Reading the list, I couldn’t help but say to myself “people have been doing this since computers were invented! what’s the big deal!”, but ultimately I’m excited about the new technology possibilities and a new point of view, and I’m looking forward to a synthesis of the best of the old and the new to get even more business value out of data.
But the booming interest in “data scientists” also worries me: the underlying premise is that (a) “advanced” analytics is what’s most important, and (b) analytics is the domain of “scientists”. The focus of the data scientists article is generally about elite teams working on advanced, strategic problems. A data science team is defined as:
“a group that includes people working in design, web development, engineering, product marketing, and operations” that “delve into existing data sources and meld them with external data sources to understand the competitive landscape, prioritize strategy and tactics, and provide clarity about hypotheses that may arise during strategic planning.”
Over the years, we’ve made slow progress towards making everybody in the organization “responsible” for analysis, and it would be a shame if data scientists became the new high priests of knowledge. To get business value, number-crunching has to be combined with the knowledge spread through the company. I believe that it takes people to turn information into intelligence, and rather than focusing only on advanced analytics, we need to encourage all employees to be more data literate (see this example of what can go wrong) and encourage more shared analysis.
Luckily, it seems data scientists do indeed share these values:
“I’ve found that the strongest data-driven organizations all live by the motto “if you can’t measure it, you can’t fix it” (a motto I learned from one of the best operations people I’ve worked with). This mindset gives you a fantastic ability to deliver value to your company by:
- Instrumenting and collecting as much data as you can. Whether you’re doing business intelligence or building products, if you don’t collect the data, you can’t use it.
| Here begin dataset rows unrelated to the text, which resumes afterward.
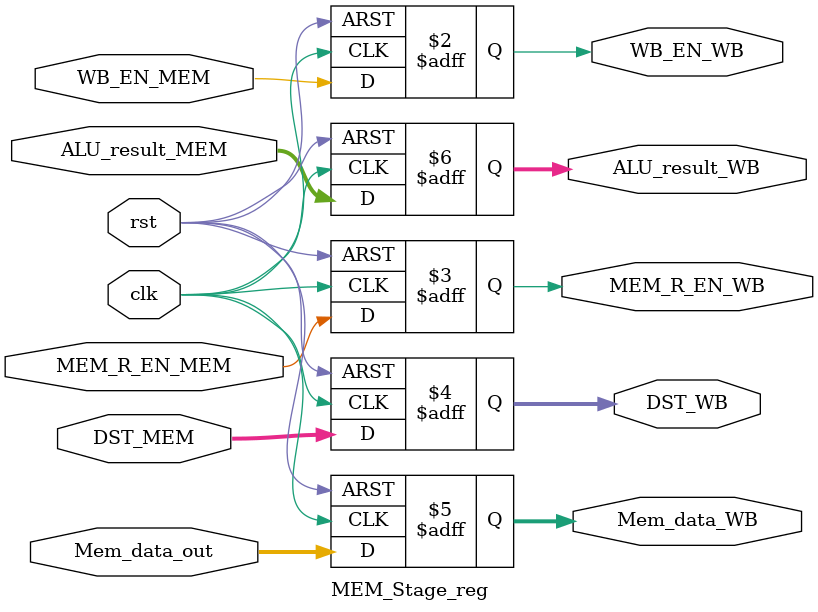
<source format=v>
module MEM_Stage_reg
	(
		input clk,
		input rst,
		input WB_EN_MEM,
		input MEM_R_EN_MEM,
		input [4:0]DST_MEM,
		input [31:0] Mem_data_out,
		input [31:0] ALU_result_MEM,

		output reg WB_EN_WB,
		output reg MEM_R_EN_WB,
		output reg [4:0] DST_WB,
		output reg [31:0] Mem_data_WB,
		output reg [31:0] ALU_result_WB
	);
	always@(posedge clk , posedge rst) 
	begin 
		if(rst)
			begin
				WB_EN_WB<=  1'b0;
				MEM_R_EN_WB<= 1'b0;
				DST_WB<= 5'b0;
				Mem_data_WB<= 32'b0 ;
				ALU_result_WB<= 32'b0;
		end
			
		else
			begin
				WB_EN_WB<=  WB_EN_MEM;
				MEM_R_EN_WB<= MEM_R_EN_MEM ;
				DST_WB<= DST_MEM ;
				Mem_data_WB<= Mem_data_out ;
				ALU_result_WB<= ALU_result_MEM ;
			end
	end

endmodule // MEM_Stage_reg
</source>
- Measuring in a proactive and timely way. Are your products, and strategies succeeding? If you don’t measure the results, how do you know?
- Getting many people to look at data. Any problems that may be present will become obvious more quickly — “with enough eyes all bugs are shallow.”
- Fostering increased curiosity about why the data has changed or is not changing. In a data-driven organization, everyone is thinking about the data.”
“More sophisticated data-driven organizations thrive on the “democratization” of data. Data isn’t just the property of an analytics group or senior management. Everyone should have access to as much data as legally possible.”
These statements seem to be at odds with the whole notion of “data scientist” as an elite role, but maybe we’re “all data scientists now”?
Personally, I’m excited about the possibility of finding common ground, with new collaborative decision technologies such as SAP StreamWork that allow us not only to “get more people to look at data”, but share their different knowledge and points of view, align it with the key business concerns and learn from our past decision-making mistakes.